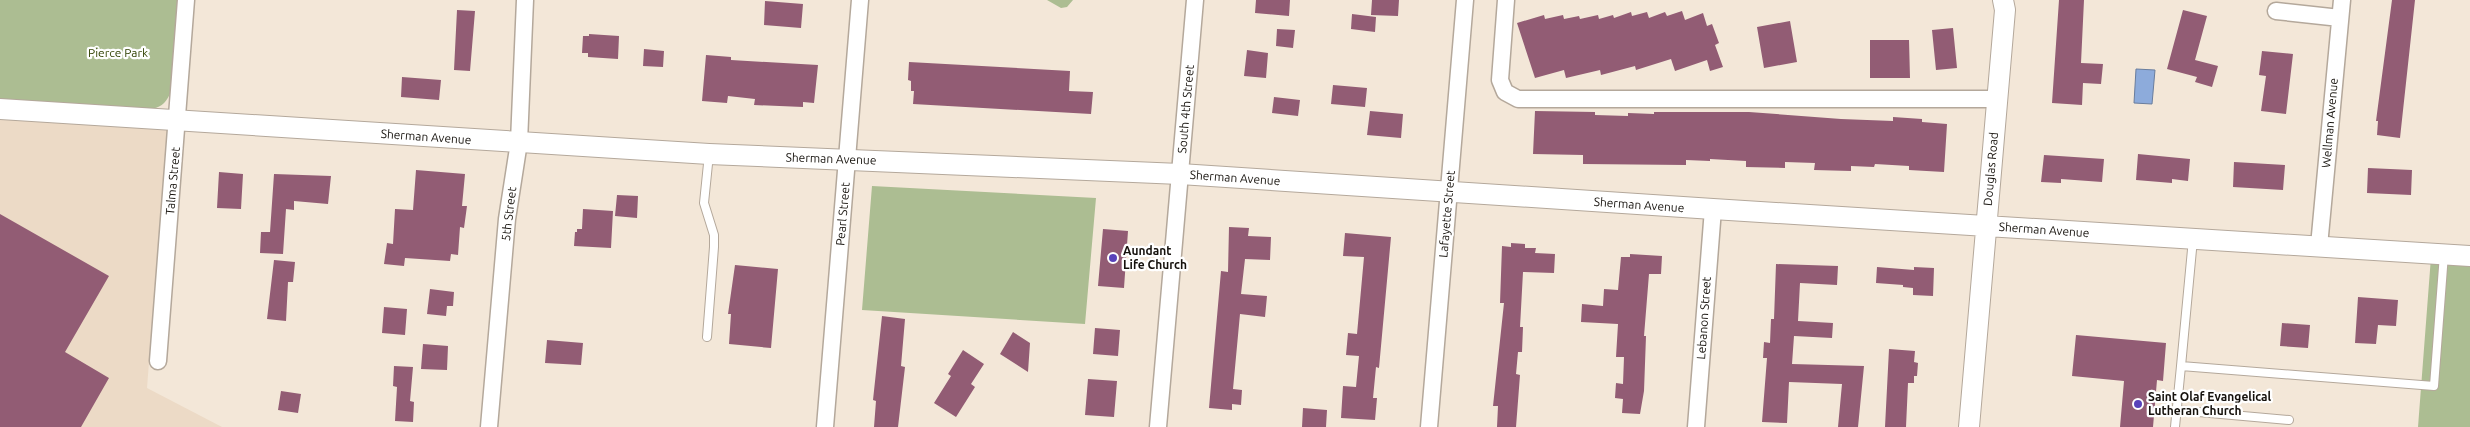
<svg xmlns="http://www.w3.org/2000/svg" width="2470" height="427" viewBox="0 0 2470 427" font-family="Ubuntu,sans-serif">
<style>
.built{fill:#ecdac6}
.green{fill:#acbd92}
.water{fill:#8dabdb;stroke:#697d9d}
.building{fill:#925c74}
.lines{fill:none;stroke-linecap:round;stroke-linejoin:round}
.service-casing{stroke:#b4a89b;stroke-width:10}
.minor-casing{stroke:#b4a89b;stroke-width:19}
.tertiary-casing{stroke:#b4a89b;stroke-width:22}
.service{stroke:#fff;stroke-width:8}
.minor{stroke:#fff;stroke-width:16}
.tertiary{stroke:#fff;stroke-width:20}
.poi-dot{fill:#5842ba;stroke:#fff;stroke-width:2}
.labels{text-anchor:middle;stroke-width:4.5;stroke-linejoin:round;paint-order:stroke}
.park-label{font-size:12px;fill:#324304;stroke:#fff}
.street-label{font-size:12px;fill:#15110c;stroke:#fff}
.poi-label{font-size:12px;font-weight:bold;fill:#15110c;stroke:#fff;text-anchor:start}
</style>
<rect width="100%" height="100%" fill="#f3e7d8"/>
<path class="built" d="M0 117 167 130 147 388 222 427H0Z"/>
<path class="green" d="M0 0H178L170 94C165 104 160 108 149 109L0 99Z
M1047 0H1073L1067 7 1061 8Z
M872 186 1096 198 1085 324 862 310Z
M2431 257 2470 260V427H2418Z"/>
<path class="water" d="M2136 69 2155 70 2152 104 2134 103Z"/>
<path class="building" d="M1256 0H1290L1289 16 1255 13Z
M1372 0H1399L1398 16 1371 15Z
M2059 0H2084L2081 63 2103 64 2101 84 2083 83 2082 105 2052 103Z
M2392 0H2415L2400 138 2377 135 2378 121H2376Z
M765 1 803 4 801 28 764 25Z
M457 10 475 11 470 71 454 70Z
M2183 10 2207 16 2195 60 2218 66 2212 87 2195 82 2197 77 2167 69Z
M1682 11 1685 20 1703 13 1707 26 1712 24 1719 43 1715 45 1723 67 1710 71 1707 60 1675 71 1671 59 1636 70 1635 66 1601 75 1600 70 1566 78 1564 70 1535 78 1517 23 1544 15 1545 19 1563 15 1564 19 1579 16 1580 19 1598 15 1599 19 1613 15 1614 18 1631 12 1632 16 1647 12 1649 18 1665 12 1667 16Z
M1352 14 1376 17 1375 32 1351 29Z
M1790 21 1797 62 1764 68 1757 27Z
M1953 28 1957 68 1936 70 1932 30Z
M1277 29 1295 30 1293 48 1276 46Z
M589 34 619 36 618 59 588 57V53H582L583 36H589Z
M1870 40H1909L1910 78H1870Z
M644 49 664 51 663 67 643 66Z
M1247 50 1268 53 1266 78 1244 76Z
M2262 51 2293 54 2286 114 2261 111 2266 76 2259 75Z
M706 55 731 57V60L818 65 814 103 803 102V107L754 105 755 99 728 96 727 103 702 101Z
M909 62 1070 71 1069 91 1093 92 1091 114 913 104 914 91H911V81L908 80Z
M402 77 441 80 439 100 401 97Z
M1333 85 1367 88 1365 107 1331 104Z
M1274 97 1300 100 1298 116 1272 113Z
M1370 111 1403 114 1401 138 1367 135Z
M1535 111 1595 112V115L1628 116V113L1654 114V112H1749L1841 119 1893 121V117L1922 119V122L1947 124 1944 172 1909 170V166L1875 164 1874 167 1851 166V171L1814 170 1815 163 1785 162V168L1746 167V161L1710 159V161L1686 160V165L1583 164V155L1533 154Z
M2138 154 2190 159 2188 181 2172 179V183L2136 180Z
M2044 155 2104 159 2102 182 2061 179V183L2041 182Z
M2234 162 2285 165 2283 190 2233 187Z
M2368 168 2412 170 2411 195 2367 193Z
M416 170 465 174 462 206H467L464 228 460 227 458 255 451 254 450 261 405 258 404 266 384 264 387 243 393 244 395 209 413 210Z
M219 172 243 174 241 209 217 208Z
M274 174 331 176 328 204 294 201V210L286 209 283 254 260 253 261 232H270Z
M617 195 638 196 637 218 615 216Z
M583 209 613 211 611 248 574 246 575 232H577V229H582Z
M0 214 109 276 65 352 109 378 81 427H0Z
M1229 227 1249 228 1248 236 1271 237 1270 260 1245 259 1241 294 1267 296 1265 317 1240 314 1233 389 1242 390 1241 405 1232 404V410L1209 408 1221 271 1228 272Z
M1103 229 1128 231 1124 288 1098 286Z
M1345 233 1391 237 1379 368 1376 367 1373 398H1377L1375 420 1341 418 1343 386 1356 387 1359 356 1346 355 1348 333 1357 334 1364 257 1343 256Z
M1511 243 1525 244V248H1536L1535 253 1555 254 1554 273 1523 272 1520 327H1523L1522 352H1518L1516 374 1520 375 1516 427H1497L1498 406H1493L1504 303H1500L1502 246 1511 247Z
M1630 254 1662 256 1661 274H1649L1644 336H1646L1644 391 1640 414 1622 413 1623 399 1615 398 1616 383 1623 384 1624 357H1616L1618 324 1581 322 1582 304 1603 306 1604 289 1618 290 1621 257H1630Z
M274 260 295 262 293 282H288L286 321 267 319Z
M1776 264 1838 266 1837 285 1800 283 1798 321 1833 323 1832 338 1794 336 1792 364 1864 366 1858 427H1838L1842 384 1789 382 1787 423 1762 422 1767 358H1763L1764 342 1770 343 1771 319H1774Z
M735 265 778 269 771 348 729 344 731 314H728Z
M1877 267 1914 270V267L1934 268 1933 296 1913 295V288L1903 287V285L1876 283Z
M430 289 454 292 453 306H447L446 316 427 314Z
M2358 297 2398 300 2396 326 2378 325 2376 344 2355 343Z
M384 307 407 309 405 335 382 333Z
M882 316 905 319 901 366 905 367 898 427H874L876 401 873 400Z
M2282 323 2310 325 2308 348 2280 346Z
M1095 328 1120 330 1118 356 1093 354Z
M1013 332 1030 343 1028 372 1000 354Z
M2076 335 2166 343 2163 381 2157 380 2153 427H2120L2124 381 2072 376Z
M547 340 583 343 581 365 545 363Z
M423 344 448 346 447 370 421 369Z
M1889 349 1915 351 1914 362 1918 363 1917 376H1914V383H1908L1906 427H1885Z
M963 350 984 364 971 384 975 387 956 417 934 403 951 376 948 374Z
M394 366 413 367 410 401 414 402 413 422 395 421 397 387 393 386Z
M1088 379 1117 381 1114 417 1085 415Z
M281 391 301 394 298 413 278 410Z
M1303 408 1327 410 1326 427H1302Z"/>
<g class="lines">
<g class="service-casing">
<path id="service" d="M707 337 714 247V235L704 203 709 154
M2181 366 2193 239
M2176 410 2289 420
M2175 427 2181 366 2434 386 2444 254"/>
</g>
<g class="minor-casing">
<path id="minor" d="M1506 0 1500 80 1505 92 1518 99H1997
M2276 11 2340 18
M2319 246 2342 0
M158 361 186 0
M489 427 507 219 519 142 525 0
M825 427 860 0
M1158 427 1195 0
M1429 427 1465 0
M1696 427 1713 209"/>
</g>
<g class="tertiary-casing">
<path id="tertiary" d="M0 109 709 154 1180 174 1713 209 2470 256
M1969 427 2005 10 2003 0"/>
</g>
<use href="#service" class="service"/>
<use href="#minor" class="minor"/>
<use href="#tertiary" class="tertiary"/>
</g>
<g class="poi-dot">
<circle cx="1113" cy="258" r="5"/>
<circle cx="2138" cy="404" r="5"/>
</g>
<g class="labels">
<g class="park-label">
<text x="118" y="57">Pierce Park</text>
</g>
<g class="street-label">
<text transform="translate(1186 109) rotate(-85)" y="4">South 4th Street</text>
<text transform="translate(2330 123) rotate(-85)" y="4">Wellman Avenue</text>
<text transform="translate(426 137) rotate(4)" y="4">Sherman Avenue</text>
<text transform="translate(831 159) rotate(2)" y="4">Sherman Avenue</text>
<text transform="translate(1991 169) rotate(-85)" y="4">Douglas Road</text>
<text transform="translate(1235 178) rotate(4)" y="4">Sherman Avenue</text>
<text transform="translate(173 181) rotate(-85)" y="4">Talma Street</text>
<text transform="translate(1639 205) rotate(4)" y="4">Sherman Avenue</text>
<text transform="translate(509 214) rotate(-83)" y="4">5th Street</text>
<text transform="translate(843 214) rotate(-85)" y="4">Pearl Street</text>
<text transform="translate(1447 214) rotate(-85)" y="4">Lafayette Street</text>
<text transform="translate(2044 230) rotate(4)" y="4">Sherman Avenue</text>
<text transform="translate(1704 318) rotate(-86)" y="4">Lebanon Street</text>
</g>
<g class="poi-label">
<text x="1123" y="255">Aundant<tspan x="1123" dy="14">Life Church</tspan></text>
<text x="2148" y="401">Saint Olaf Evangelical<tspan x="2148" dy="14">Lutheran Church</tspan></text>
</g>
</g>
</svg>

───

◆ **WHAT YOU NEED TO DO**
Copy out each line of the data that has the word "labels" in it.

◆ **ANSWER FOR THE TASK**
.labels{text-anchor:middle;stroke-width:4.5;stroke-linejoin:round;paint-order:stroke}
<g class="labels">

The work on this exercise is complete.